═══ MATERIAL SHOWN ═══

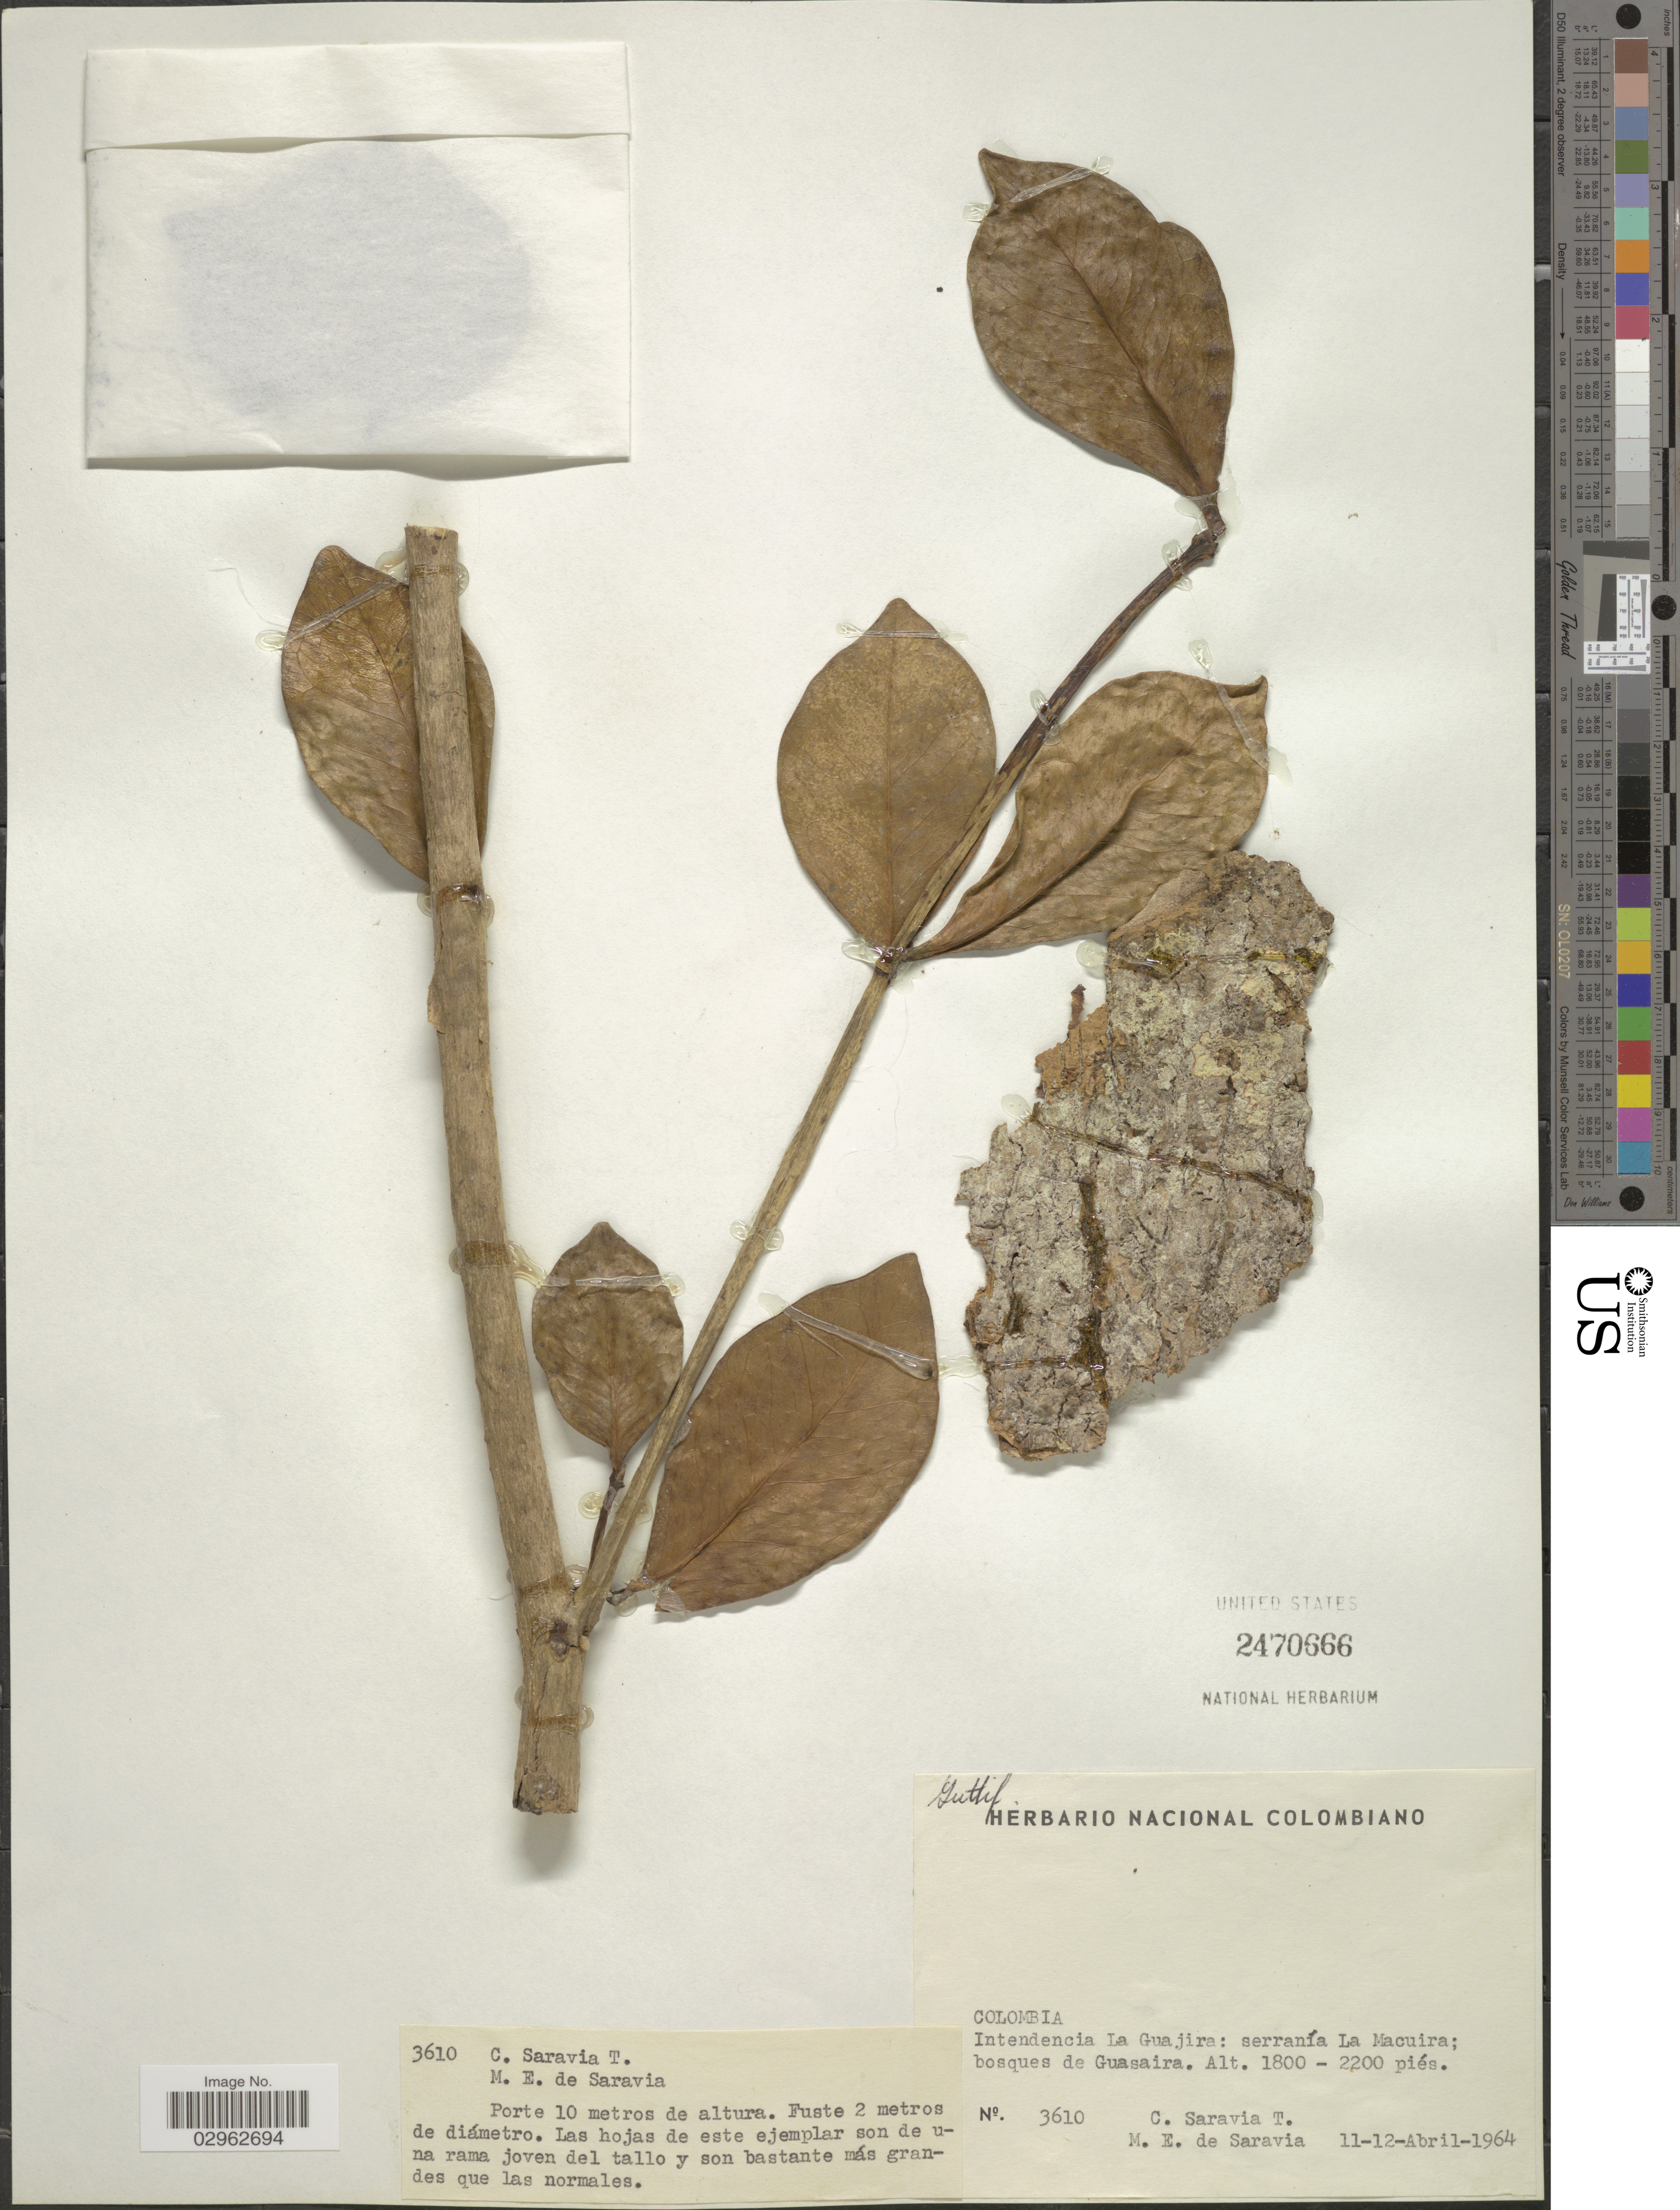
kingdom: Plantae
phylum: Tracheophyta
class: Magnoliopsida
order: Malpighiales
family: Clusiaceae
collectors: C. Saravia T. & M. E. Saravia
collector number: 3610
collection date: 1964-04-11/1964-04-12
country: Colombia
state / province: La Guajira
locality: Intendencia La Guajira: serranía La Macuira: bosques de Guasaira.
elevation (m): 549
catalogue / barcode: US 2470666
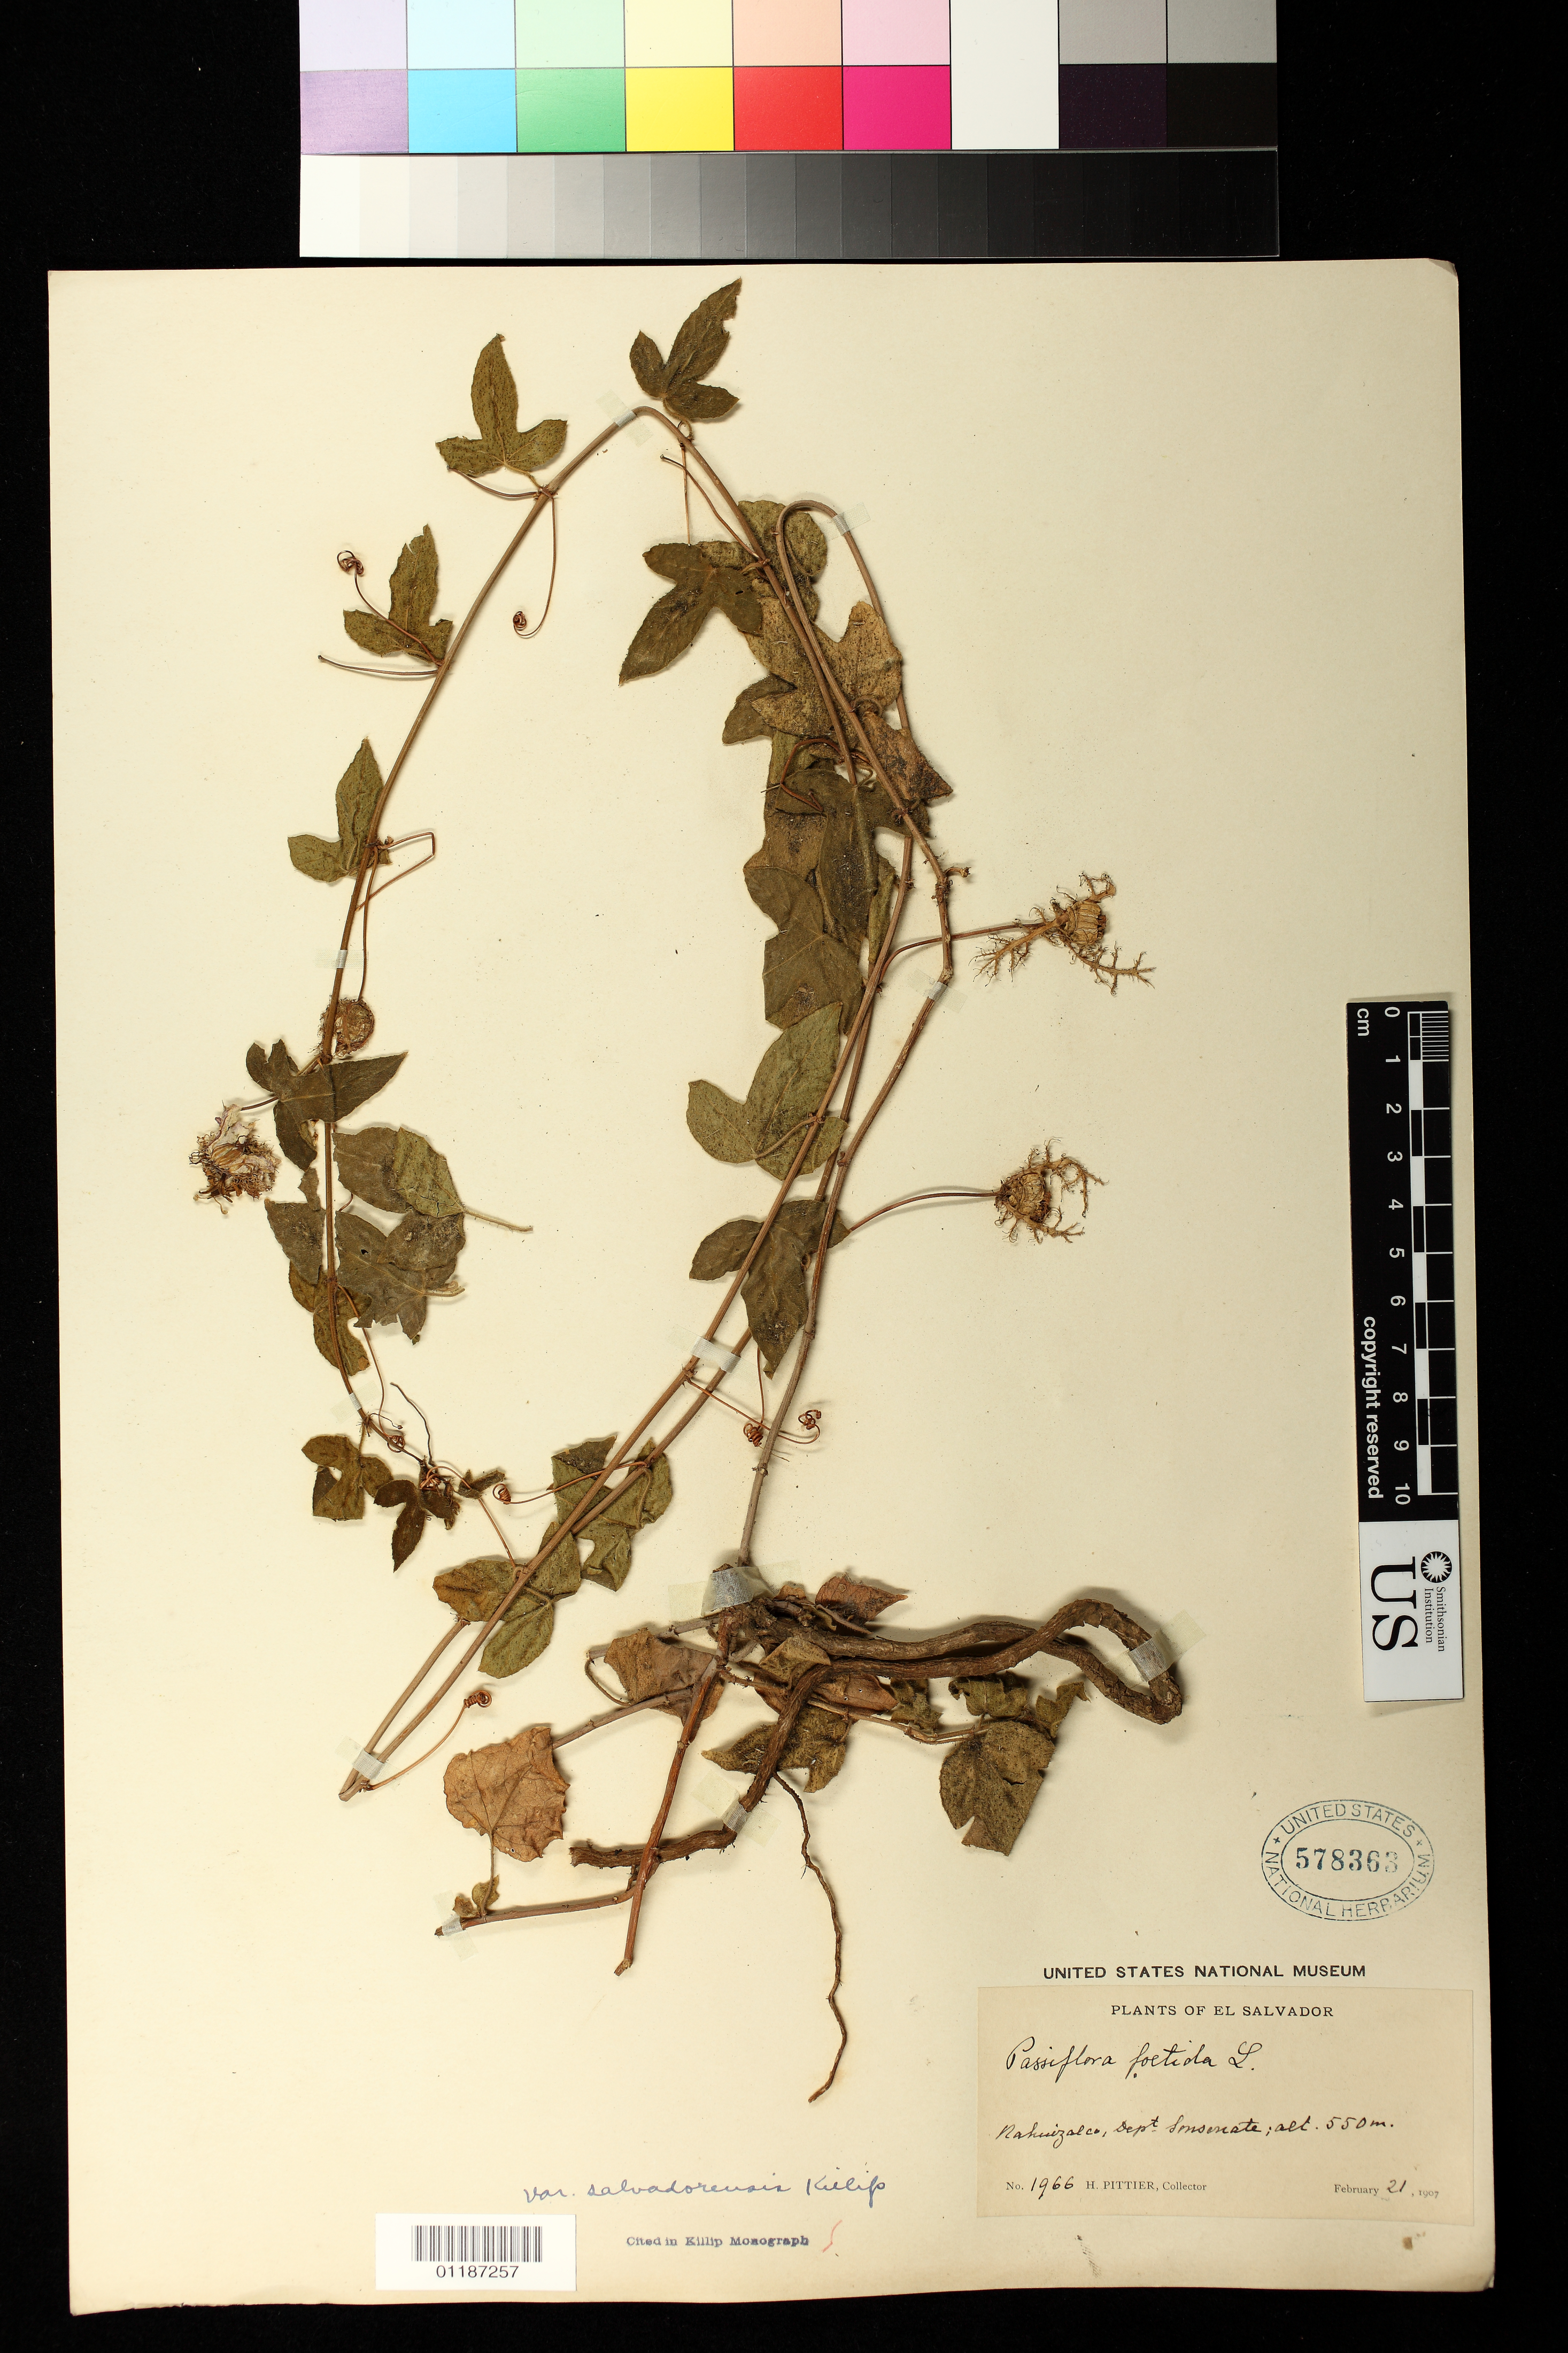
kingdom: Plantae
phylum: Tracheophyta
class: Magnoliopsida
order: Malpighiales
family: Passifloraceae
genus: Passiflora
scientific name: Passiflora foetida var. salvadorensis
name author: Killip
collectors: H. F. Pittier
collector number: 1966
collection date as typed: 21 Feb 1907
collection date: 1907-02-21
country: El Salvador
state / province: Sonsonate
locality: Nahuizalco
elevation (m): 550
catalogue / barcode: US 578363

═══

» AIM
Pull every catalog line from both records above and copy each one verbatim, in its original order. Leave out the pictures.

» FINISHED EXERCISE
kingdom: Plantae
phylum: Tracheophyta
class: Magnoliopsida
order: Malpighiales
family: Clusiaceae
collectors: C. Saravia T. & M. E. Saravia
collector number: 3610
collection date: 1964-04-11/1964-04-12
country: Colombia
state / province: La Guajira
locality: Intendencia La Guajira: serranía La Macuira: bosques de Guasaira.
elevation (m): 549
catalogue / barcode: US 2470666
kingdom: Plantae
phylum: Tracheophyta
class: Magnoliopsida
order: Malpighiales
family: Passifloraceae
genus: Passiflora
scientific name: Passiflora foetida var. salvadorensis
name author: Killip
collectors: H. F. Pittier
collector number: 1966
collection date as typed: 21 Feb 1907
collection date: 1907-02-21
country: El Salvador
state / province: Sonsonate
locality: Nahuizalco
elevation (m): 550
catalogue / barcode: US 578363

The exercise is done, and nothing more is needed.